◆ **Try it**: Below is a listing; repeat exactly the lines from the one containing "fruit basket: present [212,279,442,395]" to the one containing "armchair: present [77,168,243,320]", both included.

◆ **Data records**:
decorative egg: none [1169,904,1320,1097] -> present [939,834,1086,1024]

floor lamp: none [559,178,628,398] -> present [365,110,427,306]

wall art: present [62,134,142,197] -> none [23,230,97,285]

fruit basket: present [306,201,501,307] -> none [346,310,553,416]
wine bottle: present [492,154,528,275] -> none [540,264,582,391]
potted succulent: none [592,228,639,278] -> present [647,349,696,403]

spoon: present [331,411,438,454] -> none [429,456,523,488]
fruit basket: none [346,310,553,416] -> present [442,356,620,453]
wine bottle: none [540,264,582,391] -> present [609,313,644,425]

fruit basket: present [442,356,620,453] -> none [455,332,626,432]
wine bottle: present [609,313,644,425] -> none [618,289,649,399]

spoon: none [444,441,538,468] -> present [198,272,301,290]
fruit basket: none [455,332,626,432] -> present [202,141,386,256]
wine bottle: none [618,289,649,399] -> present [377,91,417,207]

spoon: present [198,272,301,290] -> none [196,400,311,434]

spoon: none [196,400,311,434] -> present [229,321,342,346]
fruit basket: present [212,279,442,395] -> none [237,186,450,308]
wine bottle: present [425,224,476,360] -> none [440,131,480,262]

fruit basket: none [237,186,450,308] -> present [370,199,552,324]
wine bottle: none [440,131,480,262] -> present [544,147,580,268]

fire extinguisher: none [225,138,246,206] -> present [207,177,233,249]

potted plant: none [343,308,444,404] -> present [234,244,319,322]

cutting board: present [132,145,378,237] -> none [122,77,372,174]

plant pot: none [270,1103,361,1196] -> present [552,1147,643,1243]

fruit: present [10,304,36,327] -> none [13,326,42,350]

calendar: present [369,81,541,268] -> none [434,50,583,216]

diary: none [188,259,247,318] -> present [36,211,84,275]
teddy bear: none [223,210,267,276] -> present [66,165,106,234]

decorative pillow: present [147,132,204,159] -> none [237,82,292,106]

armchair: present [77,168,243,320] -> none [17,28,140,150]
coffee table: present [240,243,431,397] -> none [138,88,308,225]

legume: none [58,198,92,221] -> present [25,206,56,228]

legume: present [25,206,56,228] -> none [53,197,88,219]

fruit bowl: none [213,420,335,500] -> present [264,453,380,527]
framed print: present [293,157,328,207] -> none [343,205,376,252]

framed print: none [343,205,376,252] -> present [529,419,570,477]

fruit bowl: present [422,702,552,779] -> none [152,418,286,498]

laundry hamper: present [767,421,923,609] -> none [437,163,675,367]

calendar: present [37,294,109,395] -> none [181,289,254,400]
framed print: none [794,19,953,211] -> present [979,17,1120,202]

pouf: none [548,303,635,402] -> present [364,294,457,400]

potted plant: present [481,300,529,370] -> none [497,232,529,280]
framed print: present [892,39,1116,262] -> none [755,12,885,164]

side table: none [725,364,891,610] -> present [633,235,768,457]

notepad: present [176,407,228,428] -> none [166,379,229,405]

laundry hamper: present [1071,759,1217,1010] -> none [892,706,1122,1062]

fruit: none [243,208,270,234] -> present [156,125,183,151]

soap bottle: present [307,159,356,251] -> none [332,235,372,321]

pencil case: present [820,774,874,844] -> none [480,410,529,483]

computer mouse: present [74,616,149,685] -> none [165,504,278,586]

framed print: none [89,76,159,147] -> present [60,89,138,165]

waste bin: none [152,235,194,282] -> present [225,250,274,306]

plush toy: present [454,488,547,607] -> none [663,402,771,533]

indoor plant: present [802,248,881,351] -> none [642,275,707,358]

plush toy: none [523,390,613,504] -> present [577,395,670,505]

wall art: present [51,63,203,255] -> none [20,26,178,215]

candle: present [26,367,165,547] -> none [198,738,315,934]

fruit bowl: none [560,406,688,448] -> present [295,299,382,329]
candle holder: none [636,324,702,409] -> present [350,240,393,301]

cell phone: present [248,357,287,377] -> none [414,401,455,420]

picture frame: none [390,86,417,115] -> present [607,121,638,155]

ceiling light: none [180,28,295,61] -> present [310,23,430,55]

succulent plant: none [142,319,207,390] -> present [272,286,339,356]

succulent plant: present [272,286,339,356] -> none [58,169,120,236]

◆ **Your solution**:
fruit basket: present [212,279,442,395] -> none [237,186,450,308]
wine bottle: present [425,224,476,360] -> none [440,131,480,262]

fruit basket: none [237,186,450,308] -> present [370,199,552,324]
wine bottle: none [440,131,480,262] -> present [544,147,580,268]

fire extinguisher: none [225,138,246,206] -> present [207,177,233,249]

potted plant: none [343,308,444,404] -> present [234,244,319,322]

cutting board: present [132,145,378,237] -> none [122,77,372,174]

plant pot: none [270,1103,361,1196] -> present [552,1147,643,1243]

fruit: present [10,304,36,327] -> none [13,326,42,350]

calendar: present [369,81,541,268] -> none [434,50,583,216]

diary: none [188,259,247,318] -> present [36,211,84,275]
teddy bear: none [223,210,267,276] -> present [66,165,106,234]

decorative pillow: present [147,132,204,159] -> none [237,82,292,106]

armchair: present [77,168,243,320] -> none [17,28,140,150]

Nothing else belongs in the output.